A life worth living.
One year ago, we toasted ourselves in a kitchen (cannot mention how the kitchen looked like the next day!) and to a future that we had just finished penning out moments before.One year later, I am sitting at home in Karachi, missing my other home in Amman, my lovely apartment, the people I met and knew and the random sights and sounds that became as familiar as if I'd lived in Amman my entire life.
I want to say something befitting the past year – the challenges, the depression, the moments of euphoria, the feeling of joy I had every time I updated a document for updated facts and figures: more members, more experiences, more partners, more events, more interns, more exchanges – at that time, it was easier to just go with the flow. I can't write anything befitting.
I know, without a doubt, that being on the Jordan MC was the best decision I ever made in my life – and I know that that feeling of ‘this is right’ – that I had in March last year has never been as intense at any other turn of my life recently. Call it writer’s block, or an acute failure to summarize, but there is no way I can even start describing my year, the people I met, the experiences I had..
One year ago, I didn’t know my teammates very well. One year later, I know them all too well – their propensity for forgetting things, arguing topics to death, our collective ganging up on each other and our shared love for watching seasons of TV shows all weekend and quoting Barney Stinson nonstop. There is so much I could say and write about them, but it still hasn’t sunk in that our team's term has ended, the same way it hadn’t as we sat on a bench in the airport as they saw me off and made our last jokes together.

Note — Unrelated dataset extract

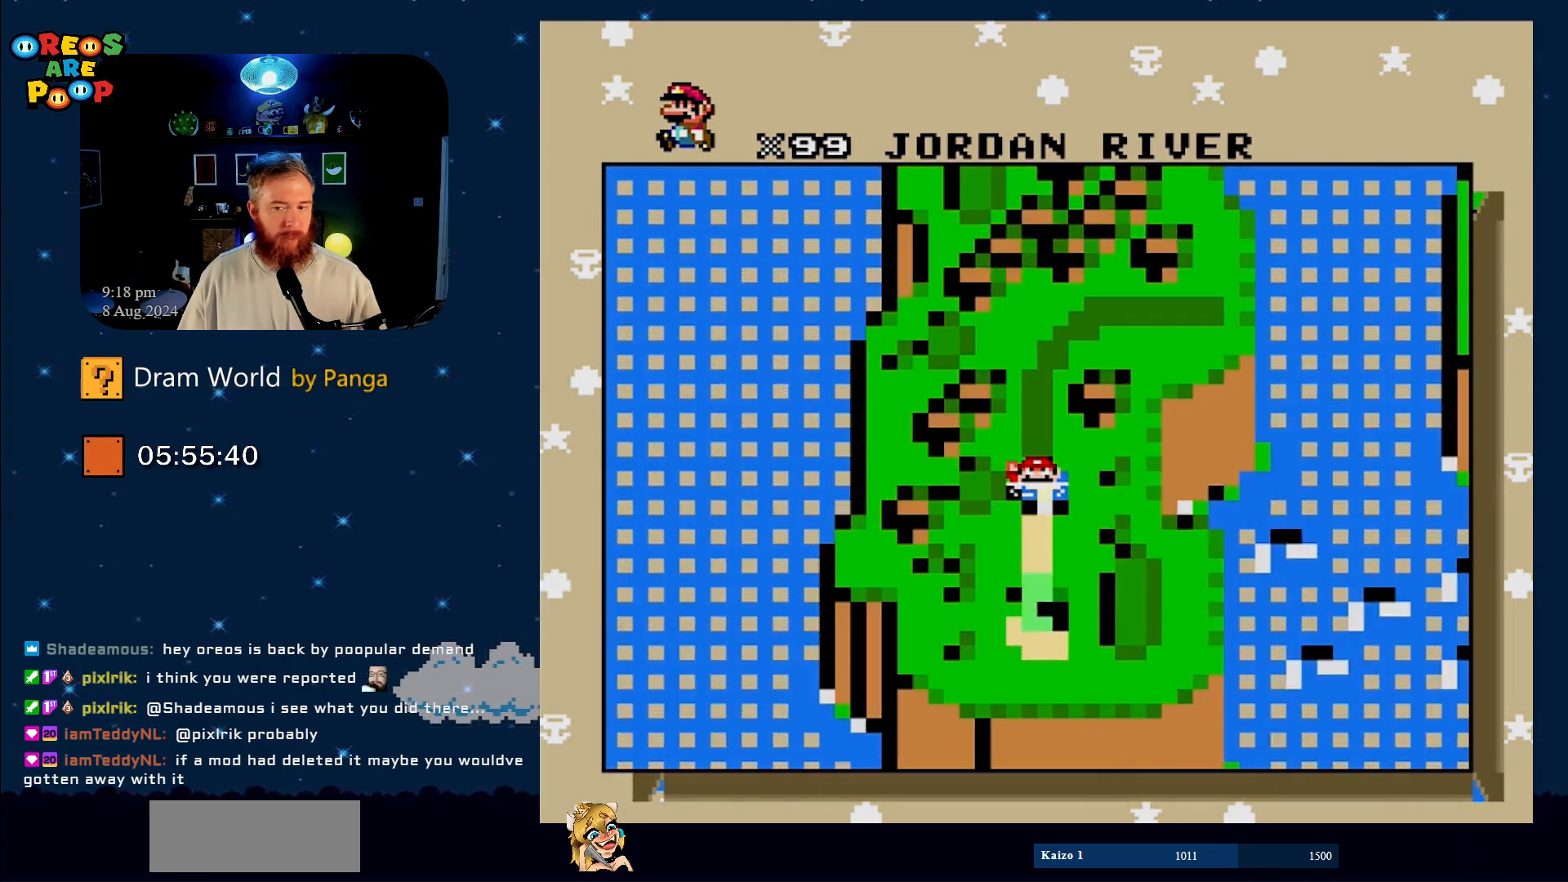
{"buttons": ["B"], "events": [[501, "B", "down"]]}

One year ago, I was hopeful for an AIESEC country’s future. One year later, I am sending out resumes and setting up dates for job interviews, hoping for my own future, my real life to begin, for me to bring that value added experience into an organization. (When will I stop writing in sales-speak?!)
Reflection has never been my strong point and probably never will be, but I am infinitely more self aware about the person I am now. I miss so many, many things about Jordan – which is why the fun emails I get from Laura and Nadim make me smile every morning and often giggle hysterically, and sometimes make me wish I could extend my residency to have some proof of my connection to the country beyond memories, photographs and people.
Bas khalas – yella shabab, lets move on.